Friday, February 21, 2020

Small Talk, Big Connections

Life and living are complex, to be sure. Still when connecting with others it helps to have conversational principles in place that produce good things for the relationship, not only for the good of each individual, but also for the greater community and the world as a whole.  Honest, positive exchanges of information benefit all.

Three principles I think work together to create positive conversation are compassion, reason and self-reflection. (and a fourth, sense of humor, may be very well be the mortar between those bricks)

Compassion cherishes the other person, their participation and their point of view as equal or even slightly more important than your own.

Reason brings to bear in a thoughtful manner the best data, logic and established science pertinent to the conversation.

Self-reflection engages humility, integrity, and an open mind during and after the conversation to consider and reconsider ones convictions.

And a sense of humor recognizes that no peaceful battle is ever settled in one day, let alone a single conversation. But laughter can remind us of the goodness of our connection even when other emotions and disagreement are in play.

As a real world example of how one might implement these conversational principles, let's consider the very real scenario when I interact with someone I know and care for who has a belief in a magical position, specifically, let's say, belief in an afterlife. I choose this topic because of the wide range of seriousness and silliness with which an afterlife is considered to this day.

Entering the conversation, compassion leads the way. By considering the person you'll be talking not only can you adjust your presentation to be most interesting to the other person, you also set yourself up to have your information received in a friendly fashion. I think one of the best ways to open a conversation is with a question, so that you demonstrate your interest in the other's thoughts.

What do you think of the idea of heaven?

Even if your friend is a believer you may very well be surprised at how skeptical their position is. As a person who wants to implement reason, this can be a great way to learn some fact or at least understand the exact position your conversational partner holds.

Okay so you believe there is paradise where everyone is happy and you are reunited with everyone in your life who has died, except for those who didn't believe in the Christian god?

By reflecting honestly what your friend has shared seeks confirmation that you understand their conviction. You might very well go through several iterations of fully understanding the basics of their stance. You may find opportunities to gently challenge their premises along the way.

Okay, so Christians judged by Jesus as worthy rise to heaven, but even if you're a non-christian or an atheist who lived your life with love and kindness you wouldn't get there?

Yes it can be trying at times to listen to a story that has little evidence behind it, but a good conversation takes the other's position seriously.  If you can't then you probably shouldn't have started the conversation. Real world persuasion involves patience and calm, honest sharing. Otherwise, the conversation can enter an adversarial dead end to no ones benefit. To this end, reflect on whether your statements might insult the other, instead of a acerbic comment consider sharing a friendly comment that underscores wanting to know the truth better.

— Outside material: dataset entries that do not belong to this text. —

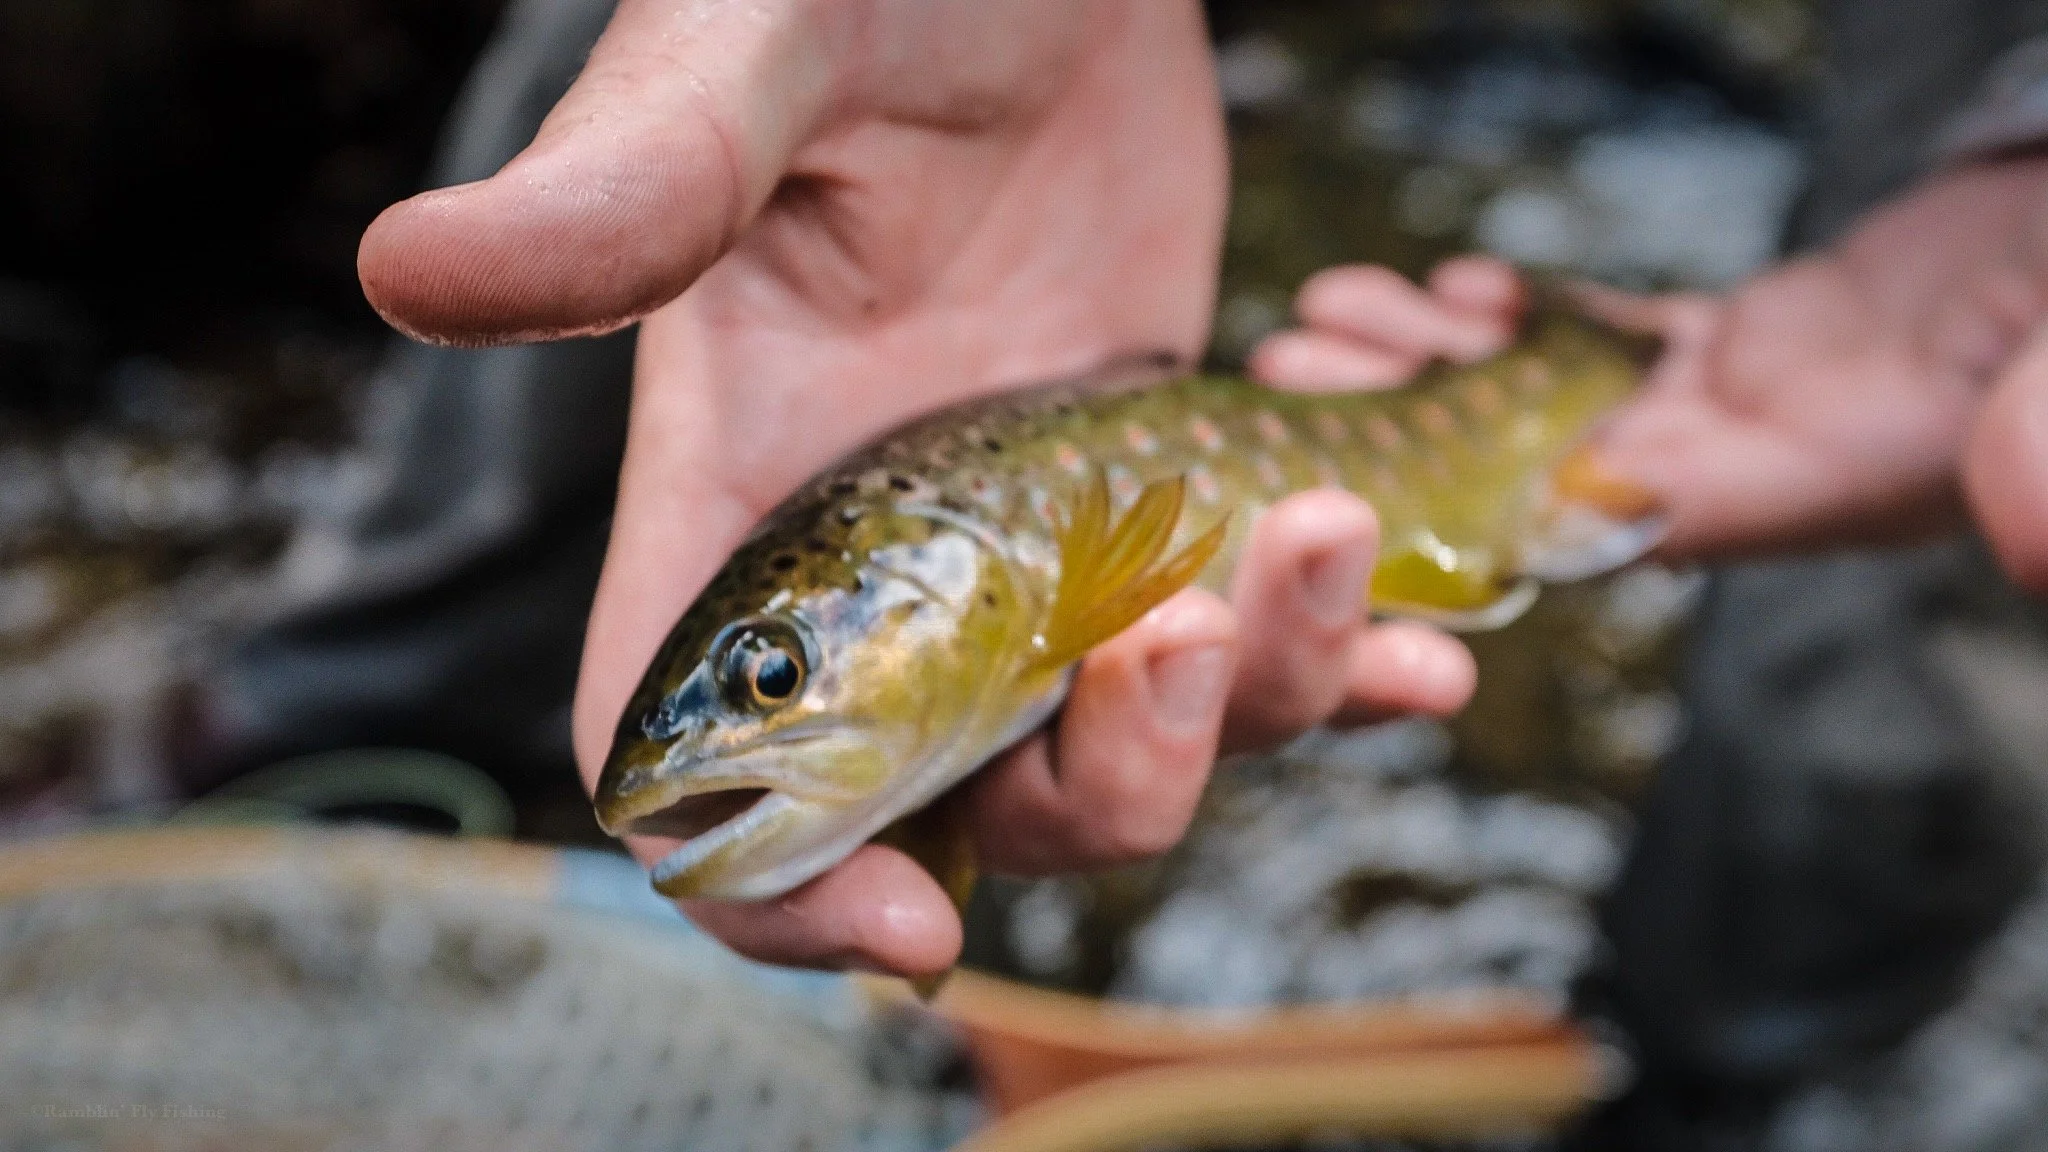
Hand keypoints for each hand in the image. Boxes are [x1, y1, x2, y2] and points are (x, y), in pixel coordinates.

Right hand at [359, 0, 1473, 976]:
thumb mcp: (747, 65)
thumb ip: (632, 186)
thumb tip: (412, 270)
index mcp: (745, 498)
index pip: (688, 764)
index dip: (765, 885)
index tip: (905, 914)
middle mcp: (888, 562)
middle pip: (968, 801)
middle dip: (1097, 784)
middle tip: (1181, 635)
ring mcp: (1041, 545)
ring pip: (1139, 743)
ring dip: (1258, 707)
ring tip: (1334, 537)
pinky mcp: (1165, 496)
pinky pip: (1257, 647)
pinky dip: (1348, 669)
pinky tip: (1433, 634)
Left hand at [1267, 160, 2047, 571]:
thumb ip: (2047, 432)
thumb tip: (2023, 521)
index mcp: (1835, 484)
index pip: (1646, 515)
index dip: (1499, 504)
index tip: (1376, 482)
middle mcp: (1759, 466)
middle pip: (1547, 463)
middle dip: (1404, 429)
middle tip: (1285, 371)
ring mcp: (1737, 408)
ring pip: (1547, 400)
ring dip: (1429, 362)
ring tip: (1322, 311)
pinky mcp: (1734, 349)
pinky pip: (1598, 343)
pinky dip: (1517, 316)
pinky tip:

I used to believe in an afterlife myself. The hope that we will be reunited with our dead loved ones is powerful, which makes heaven an interesting idea to contemplate.

At a certain point you may sense the discussion is only causing stress, and you'd rather not have it become an all or nothing debate. "Winning the argument" with a friend rarely happens, especially over the course of a single conversation. A better way to end a serious minded discussion is with a bit of humor to fertilize any seeds of compassion and reason that were planted.

Well, if there is a heaven, I hope they have Netflix!

To be sure, being human means we may never perfectly implement the principles of compassion, reason and self-reflection. Still if we make the attempt to ratchet up these principles in conversations with those we care about, we just may find ourselves one step closer to creating heaven on Earth.